EXERCISE INSTRUCTIONS. As the answer, give exactly the lines of the records below from the one with "completó Martínez Carpio." through the one with "際に大会に行けば、自分と同じような子どもたちに多く", ends included and pictures left out.

GIVEN RECORDS.
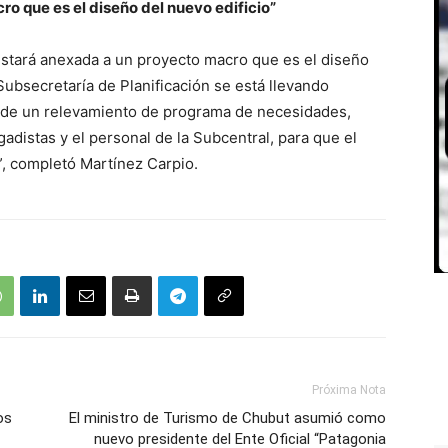
o que es el diseño del nuevo edificio”
estará anexada a un proyecto macro que es el diseño
Subsecretaría de Planificación se está llevando
s de un relevamiento de programa de necesidades,
adistas y el personal de la Subcentral, para que el
”, completó Martínez Carpio.
Próxima Nota
os
El ministro de Turismo de Chubut asumió como
nuevo presidente del Ente Oficial “Patagonia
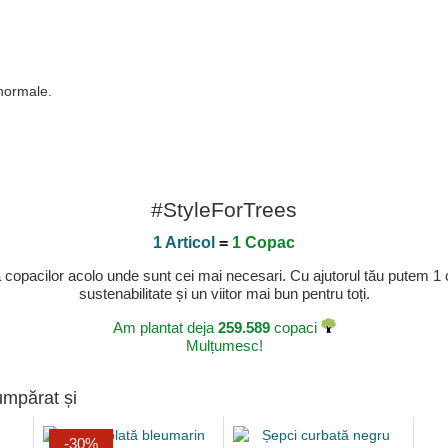
 normale.
#StyleForTrees
1 Articol
=
1 Copac
a copacilor acolo unde sunt cei mai necesari. Cu ajutorul tău putem 1
sustenabilitate și un viitor mai bun pentru toți.
Am plantat deja
259.589
copaci
Mulțumesc!
umpărat și
-30%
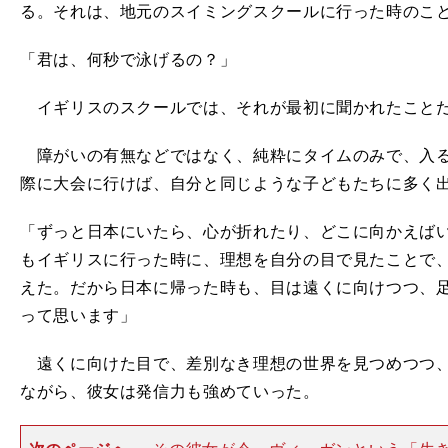
る。それは、地元のスイミングスクールに行った時のこ
「君は、何秒で泳げるの？」
イギリスのスクールでは、それが最初に聞かれたこと
障がいの有無などではなく、純粋にタイムのみで、入る
際に大会に行けば、自分と同じような子どもたちに多く
「ずっと日本にいたら、心が折れたり、どこに向かえば
もイギリスに行った時に、理想を自分の目で見たことで
えた。だから日本に帰った時も、目は遠くに向けつつ、
って思います」
遠くに向けた目で、差別なき理想の世界を見つめつつ、
ながら、彼女は発信力も強めていった。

RESPONSE.
”, completó Martínez Carpio.
Próxima Nota
os
El ministro de Turismo de Chubut asumió como
nuevo presidente del Ente Oficial “Patagonia
 normale.
#StyleForTrees
1 Articol
=
1 Copac
a copacilor acolo unde sunt cei mai necesari. Cu ajutorul tău putem 1
sustenabilitate și un viitor mai bun pentru toți.
Am plantat deja
259.589
copaci
Mulțumesc!
umpărat și
-30%
る。それは、地元のスイミングスクールに行った時のこ
「君は、何秒で泳げるの？」
イギリスのスクールでは、それが最初に聞かれたこと
障がいの有無などではなく、純粋にタイムのみで、入る
際に大会に行けば、自分と同じような子どもたちに多く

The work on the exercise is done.